Karl Kosciuch, an ecologist with the environmental consulting and engineering firm Tetra Tech, works with developers on permitting issues. He said developers generally conduct pre-construction studies to assess a development’s wildlife risk as well as post-construction assessments to determine how accurate the risk assessment was.

“There is a pretty large survey effort that goes on to quantify the potential risk to wildlife,” he said. “A lot of effort goes into this.”

Scientists are learning from these efforts. They know that golden eagles are often killed by turbine blades – which are 420 feet long and moving 180 miles an hour at their tips – because they hunt while flying, and their attention is directed at the ground.

Other birds have trouble because they fly at night, when they can’t easily spot a turbine blade.

“They really are tough things to avoid, for birds,” Osborn said.

Bat mortality might be even greater than that of birds, Molvar said, and too many developments in one area could stress a population to the breaking point.
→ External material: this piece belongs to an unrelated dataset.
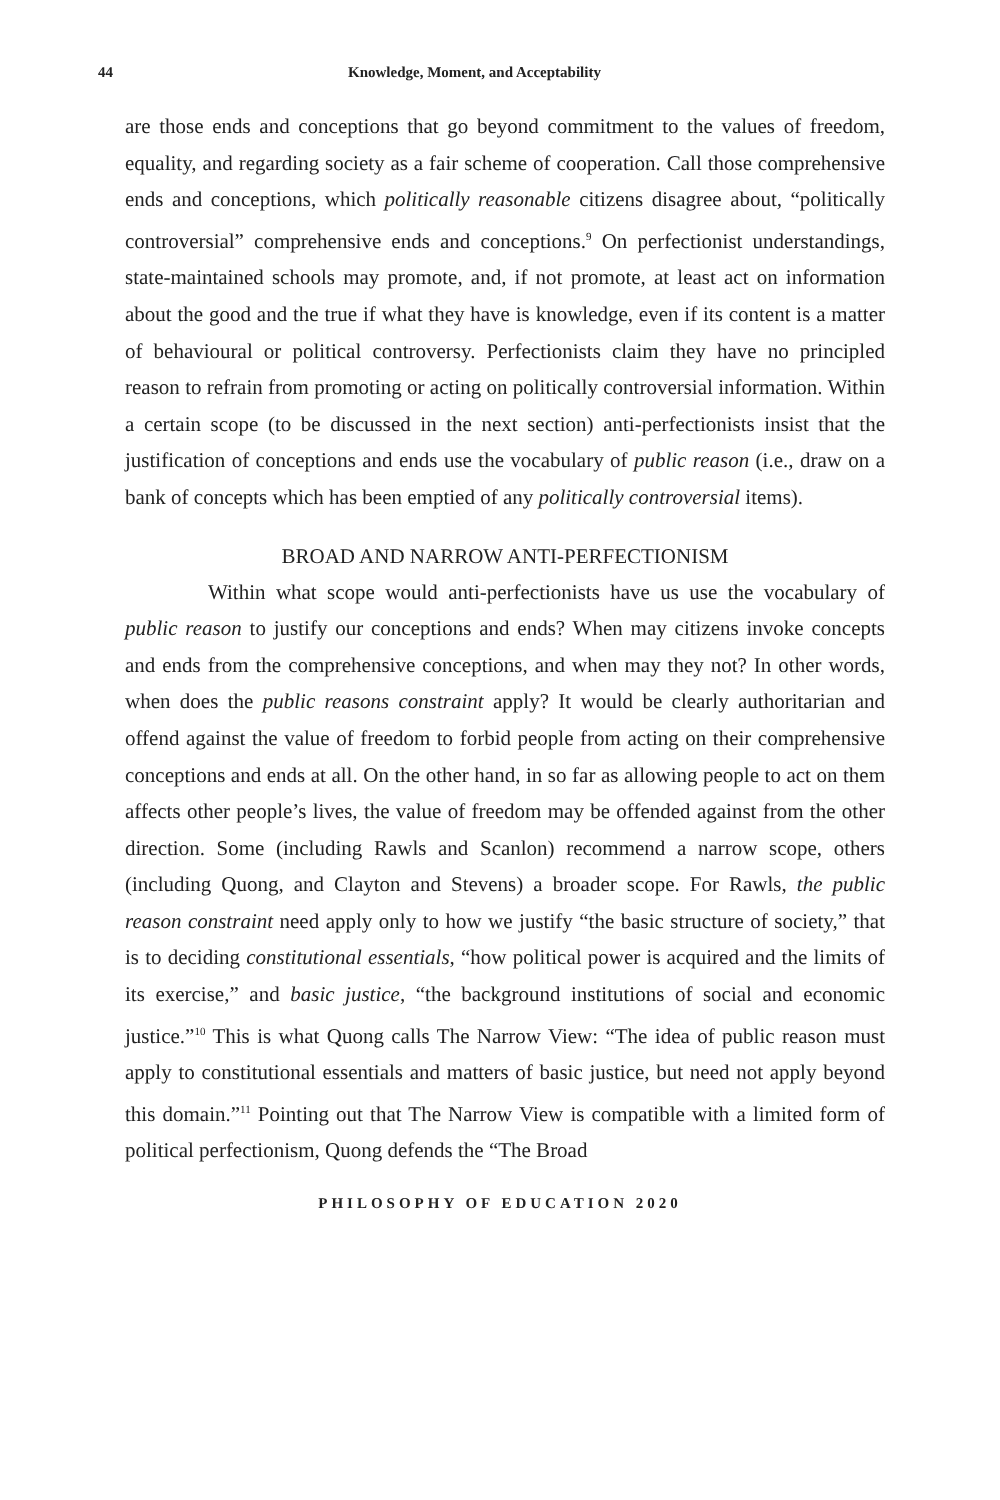44 Knowledge, Moment, and Acceptability
are those ends and conceptions that go beyond commitment to the values of freedom, equality, and regarding society as a fair scheme of cooperation. Call those comprehensive ends and conceptions, which politically reasonable citizens disagree about, “politically controversial” comprehensive ends and conceptions.<sup>9</sup> On perfectionist understandings, state-maintained schools may promote, and, if not promote, at least act on information about the good and the true if what they have is knowledge, even if its content is a matter of behavioural or political controversy. Perfectionists claim they have no principled reason to refrain from promoting or acting on politically controversial information. Within a certain scope (to be discussed in the next section) anti-perfectionists insist that the justification of conceptions and ends use the vocabulary of public reason (i.e., draw on a bank of concepts which has been emptied of any politically controversial items).
BROAD AND NARROW ANTI-PERFECTIONISM
Within what scope would anti-perfectionists have us use the vocabulary of public reason to justify our conceptions and ends? When may citizens invoke concepts and ends from the comprehensive conceptions, and when may they not? In other words, when does the public reasons constraint apply? It would be clearly authoritarian and offend against the value of freedom to forbid people from acting on their comprehensive conceptions and ends at all. On the other hand, in so far as allowing people to act on them affects other people’s lives, the value of freedom may be offended against from the other direction. Some (including Rawls and Scanlon) recommend a narrow scope, others (including Quong, and Clayton and Stevens) a broader scope. For Rawls, the public reason constraint need apply only to how we justify “the basic structure of society,” that is to deciding constitutional essentials, “how political power is acquired and the limits of its exercise,” and basic justice, “the background institutions of social and economic justice.”<sup>10</sup> This is what Quong calls The Narrow View: “The idea of public reason must apply to constitutional essentials and matters of basic justice, but need not apply beyond this domain.”<sup>11</sup> Pointing out that The Narrow View is compatible with a limited form of political perfectionism, Quong defends the “The Broad
PHILOSOPHY OF EDUCATION 2020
“With enough projects, you could have a real concern that you could eliminate that bat population,” he said.

One development of particular concern is the Chokecherry and Sierra Madre Wind Energy Project, which could begin construction next year.

Proposed by Power Company of Wyoming, the 1,000-turbine project would cover 100,000 acres of private and BLM land south of Rawlins.

Molvar said there are dozens of known sage grouse leks in the area.

Osborn said a conservative estimate predicts the development would kill 6,000 bats and 5,400 birds a year, including 120 raptors and 36 golden eagles.

“This project is sited so badly that it is environmentally unsustainable,” Molvar said.

Molvar said the Happy Jack Wind Farm west of Cheyenne was done well.

The farm is located in an area with few potential wildlife conflicts, which allowed to be built quickly with little permitting trouble, he said.